Note that we do not require distances to necessarily satisfy the triangle inequality \[\begin{equation} d_{ik} \leq d_{ij}+d_{jk}. \tag{6.2} \end{equation}\] A distance function which always satisfies the triangle inequality is called a metric distance or just a metric. A distance function which does not always satisfy the triangle inequality is called a non-metric distance.
There are many ways to measure distance. Two common choices of metric distances are
- Euclidean distance \(||\mathbf x-\mathbf x'||_2\), also know as the ‘crow flies’ distance.
- \(L_1\) distance \(||\mathbf x-\mathbf x'||_1\), sometimes called the Manhattan or taxicab metric.

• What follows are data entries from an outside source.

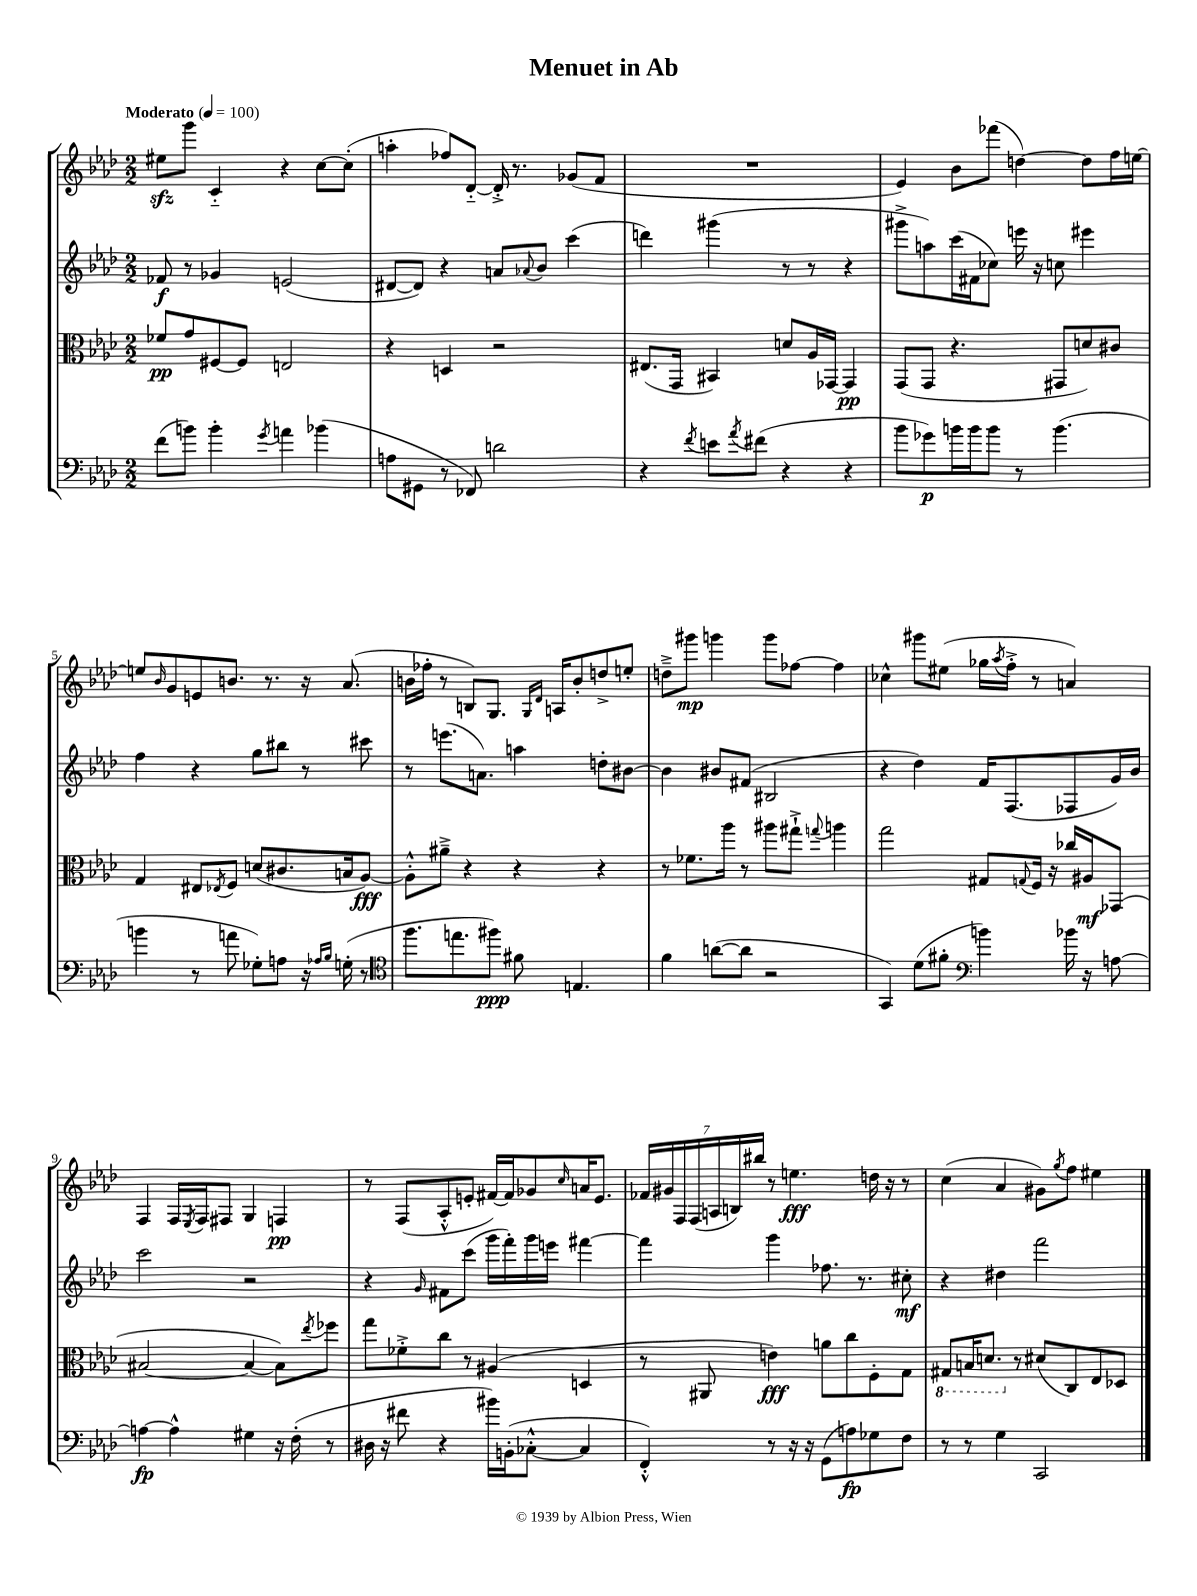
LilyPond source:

\header { title = "Menuet in Ab" }
<<
\new StaffGroup <<
\new Staff = "s0" {
    \clef treble \key aes \major \numericTimeSignature \time 2/2 \tempo "Moderato" 4 = 100
    eis''8\sfz g'''8 c'4-_ r4 c''8~ c''8-.( |
    a''4-. fes''8) des'8~-_ des'16-.-> r8. ges'8( f'8 |
    R1 |
    ees'4) bes'8 fes'''8( d''4~) d''8 f''16 e''16~ |
    e''8 \grace { bes'16 } g'8 e'8 b'8. r8. r16 aes'8.( |
    b'16 fes''16-. r8 b8) g8. \grace { g16 des'16 } a16 b'8-. d''8-> e''8-. |
    d''8---> gis'''8\mp g'''4 g'''8 fes''8~ fes''4 |
    ces''4-^ gis'''8 eis''8( ges''16 \acciaccatura { aes''8 } f''16-.-> r8 a'4) |
    f4 f16 \acciaccatura { ees8 } f16 fis8 g4 f4\pp |
    r8 f8( aes8-.-^ e'8-. fis'16~) fis'16 ges'8 \grace { c''16 } a'16 e'8. |
    \tuplet 7/4 { fes'16 gis'16 f16 f16( a16 b16) bis''16 } r8 e''4.\fff d''16 r16 r8 |
    c''4( aes'4 gis'8) \acciaccatura { g''8 } f''8 eis''4 \bar "|." |
}
\new Staff = "s1" {
    \clef treble \key aes \major \numericTimeSignature \time 2/2
    fes'8\f r8 ges'4 e'2( |
    dis'8~ dis'8) r4 a'8 \appoggiatura { aes'8 } bes'8 c'''4( |
    d'''4) gis'''4( r8 r8 r4 |
    gis'''8-> a''8) c'''16( fis'16 ces''8) e'''16 r16 c''8 eis'''4 |
    f''4 r4 g''8 bis''8 r8 cis'''8 |
    r8 e'''8.( a'8.) a''4 d''8-. bis'8~ |
    bis'4 bis'8 fis'8( bis2 |
    r4 des''4) f'16 f8.( fes8 g'16) bes'16 |
    c'''2 r2 |
    r4 \grace { g'16 } fis'8 c'''8( g'''16 f'''16-.) g'''16 e'''16 fis'''4~ |
    fis'''4 g'''4 fes''8. r8. cis''8-.\mf |
    r4 dis''4 f'''2 \bar "|." |
}
\new Staff = "s2" {
    \clef alto \key aes \major \numericTimeSignature \time 2/2
    fes'8\pp g'8 fis8~ fis8 e2 |
    r4 d4 r2 |
    eis8.( g,16 bis,4) d'8 aes16 ges,16~ ges,4\pp |
    g,8( g,8 r4. gis,8 d'8) cis'8 |
    g4 eis8 \acciaccatura { ees8 } f8 d'8( cis'8. b16 aes8~\fff) |
    aes8-.-^ ais'8---> r4 r4 r4 |
    r8 fes'8. aes''16 r8 ais''8 gis''8-!-> \appoggiatura { g''8 } a''4 |
    g''2 gis8 \appoggiatura { g8 } f16 r16 ces''16 ais16\mf ges,8( |
    bis2~ bis4~ bis8) \acciaccatura { ees''8 } fes''8 |
    g''8 fes'8-.-> c''8 r8 ais4( d4 |
    r8 ais,8 e'4\fff) a'8 c''8 f8-. g8 |
    \ottava #-1 gis,8 b,16 d8. \ottava #0 r8 dis'8( c8) ees8 des8 \bar "|." |
}
\new Staff = "s3" {
    \clef bass \key aes \major \numericTimeSignature \time 2/2
    f'8( b'8) b'4-. \acciaccatura { g'8 } a'4 bes'4( |
    a8 gis,8 r8 fes,8) d'2 |
    r4 \acciaccatura { f'8 } e'8 \acciaccatura { aes'8 } fis'8( r4 r4 |
    bes'8 ges'8\p) b'16 b'16 b'8 r8 b'4.( |
    b'4 r8 a'8 ges8-.) a8 r16 \grace { aes16 bes16 } g16-.( r8 |
    \clef tenor f''8. e''8. fis''8\ppp) fis'8 e4. |
    f'4 a'8~( a'8 r2 |
    g,4) des'8( fis'8-. \clef bass b'4) bes'16 r16 a8~ |
    a4~\fp a4-^ gis4 r16 f16-.( r8 |
    dis16 r16 fis'8 r4 bis'16) b,16-.( ces8~-.-^ ces4 |
    f,4-.-^) r8 r16 r16 g,8( a8\fp) ges8 f8 |
    r8 r8 g4 c,2 \bar "|." |
}
>>
>>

But for the city data, we could also consider distance by road, i.e., we could measure the minimum distance by road between each pair of cities. This would satisfy the axioms for being a distance, but is not a metric distance
The choice of which distance is appropriate is problem specific (see section 6.2 for an example). The focus in this chapter is on Euclidean distance, as this leads to an explicit mathematical solution to the optimization problem (6.1). However, note that MDS techniques have also been developed for non-Euclidean distances.